## DATA PROVIDED
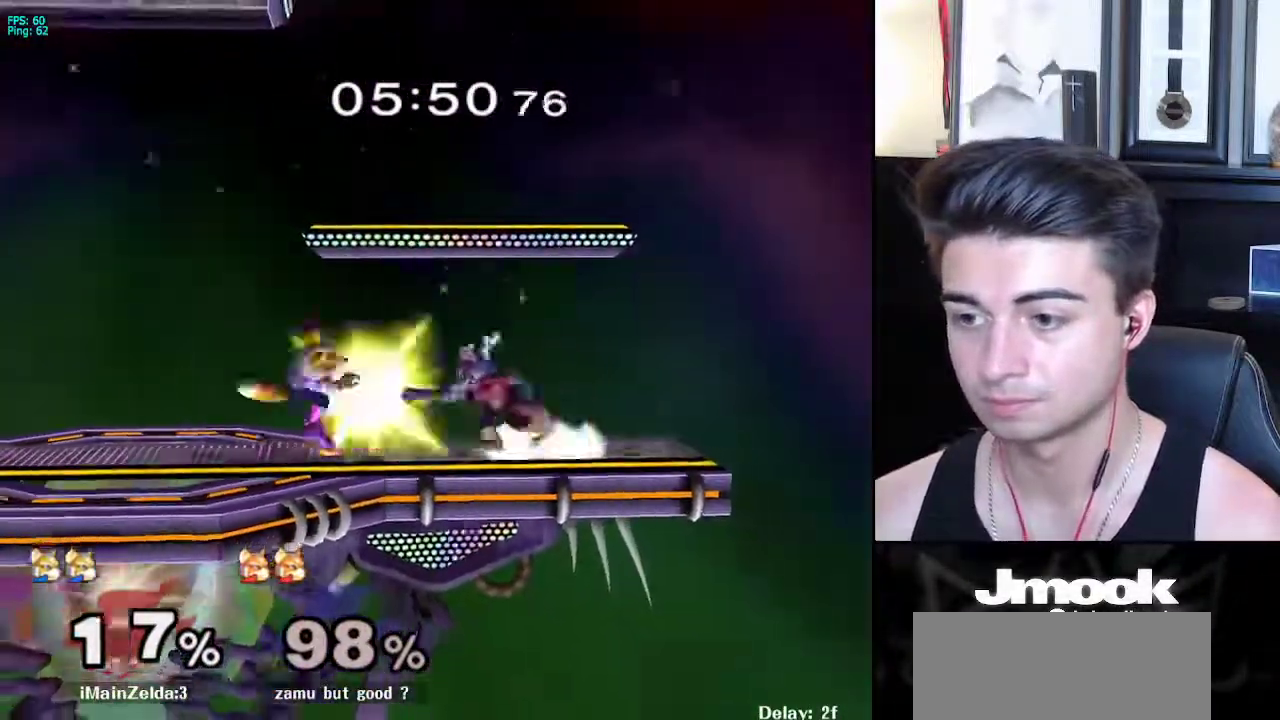
{"buttons": [], "left_stick": "up-left", "right_stick": "center", "events": [[50, "left_stick", "down"], [250, "left_stick", "right"], [300, "R1", "down"], [350, "left_stick", "up"], [383, "R1", "up"], [400, "left_stick", "up-left"]]}
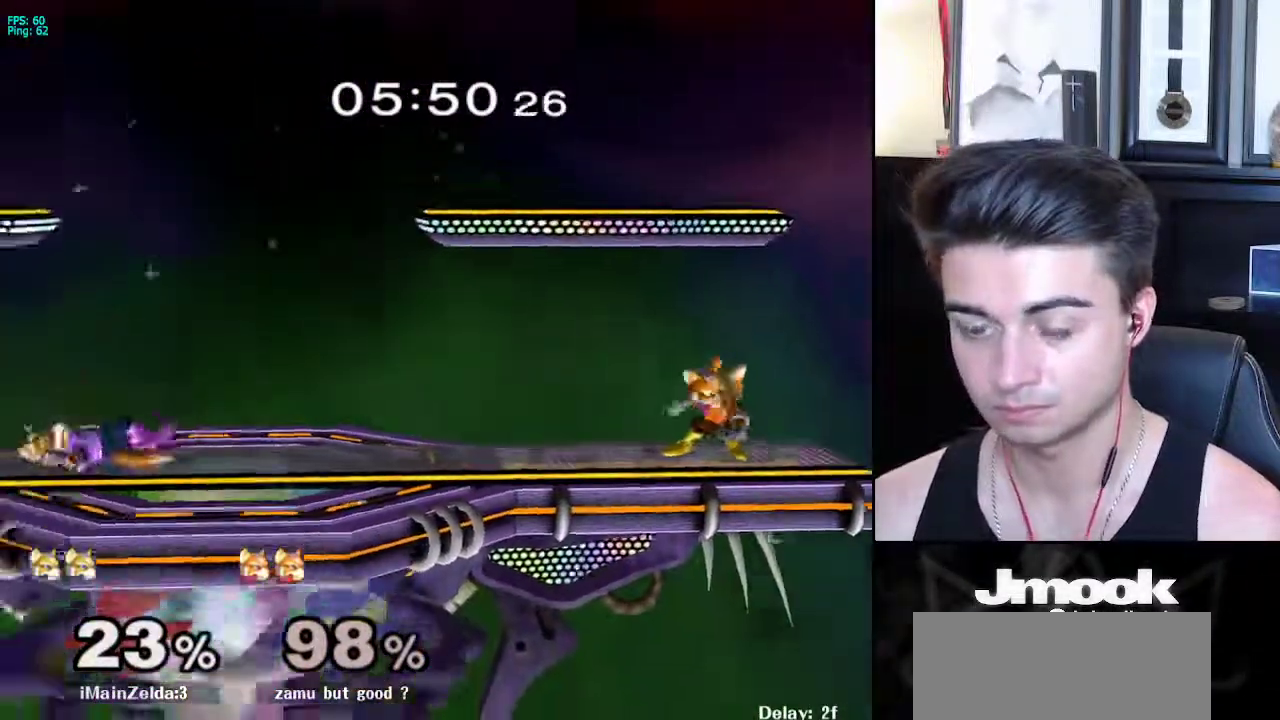
{"buttons": [], "left_stick": "center", "right_stick": "center", "events": [[250, "left_stick", "center"]]}
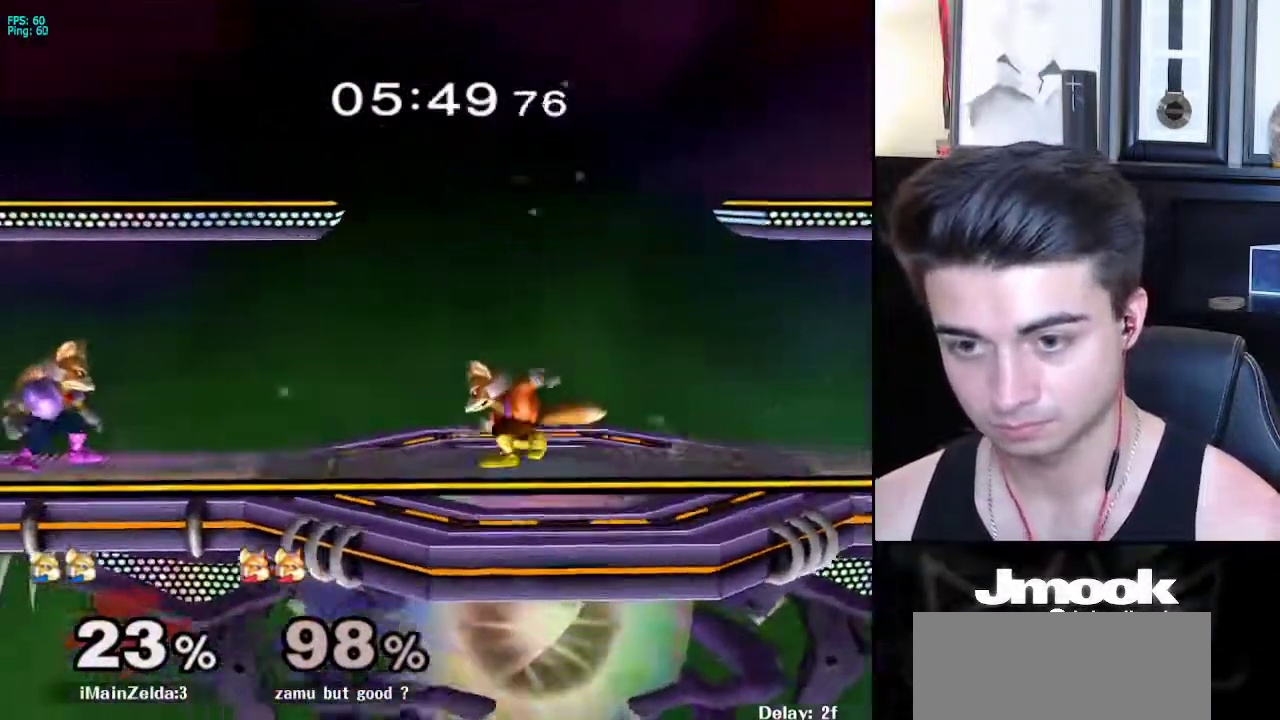
{"buttons": [], "left_stick": "down", "right_stick": "center", "events": [[83, "left_stick", "left"], [217, "X", "down"], [233, "X", "up"], [233, "left_stick", "right"], [450, "left_stick", "down"]]}
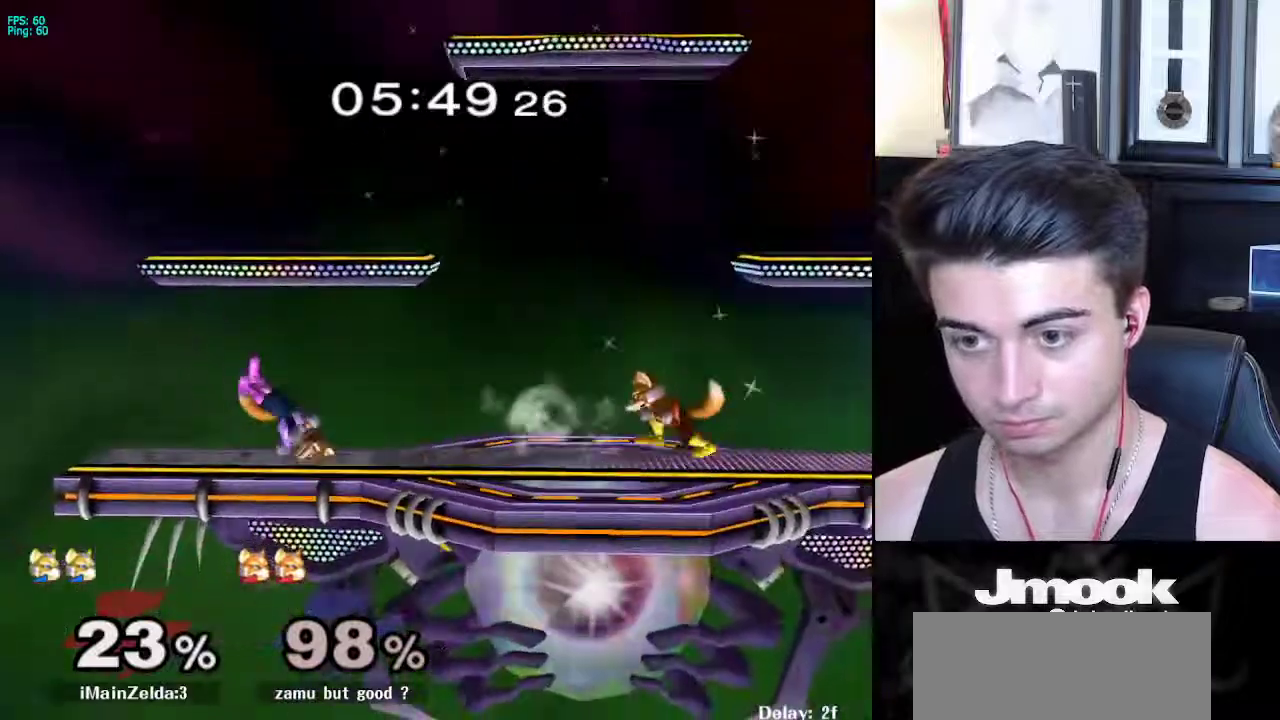
{"buttons": [], "left_stick": "right", "right_stick": "center", "events": [[17, "X", "down"], [167, "X", "up"], [183, "R1", "down"], [300, "R1", "up"], [300, "left_stick", "center"], [400, "left_stick", "down"], [500, "left_stick", "right"]]}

## THE TASK
The finished answer is an exact repetition of the listing, with every picture removed.

## RESPONSE AREA
{"buttons": [], "left_stick": "up-left", "right_stick": "center", "events": [[50, "left_stick", "down"], [250, "left_stick", "right"], [300, "R1", "down"], [350, "left_stick", "up"], [383, "R1", "up"], [400, "left_stick", "up-left"]]}
{"buttons": [], "left_stick": "center", "right_stick": "center", "events": [[250, "left_stick", "center"]]}
{"buttons": [], "left_stick": "down", "right_stick": "center", "events": [[83, "left_stick", "left"], [217, "X", "down"], [233, "X", "up"], [233, "left_stick", "right"], [450, "left_stick", "down"]]}
{"buttons": [], "left_stick": "right", "right_stick": "center", "events": [[17, "X", "down"], [167, "X", "up"], [183, "R1", "down"], [300, "R1", "up"], [300, "left_stick", "center"], [400, "left_stick", "down"], [500, "left_stick", "right"]]}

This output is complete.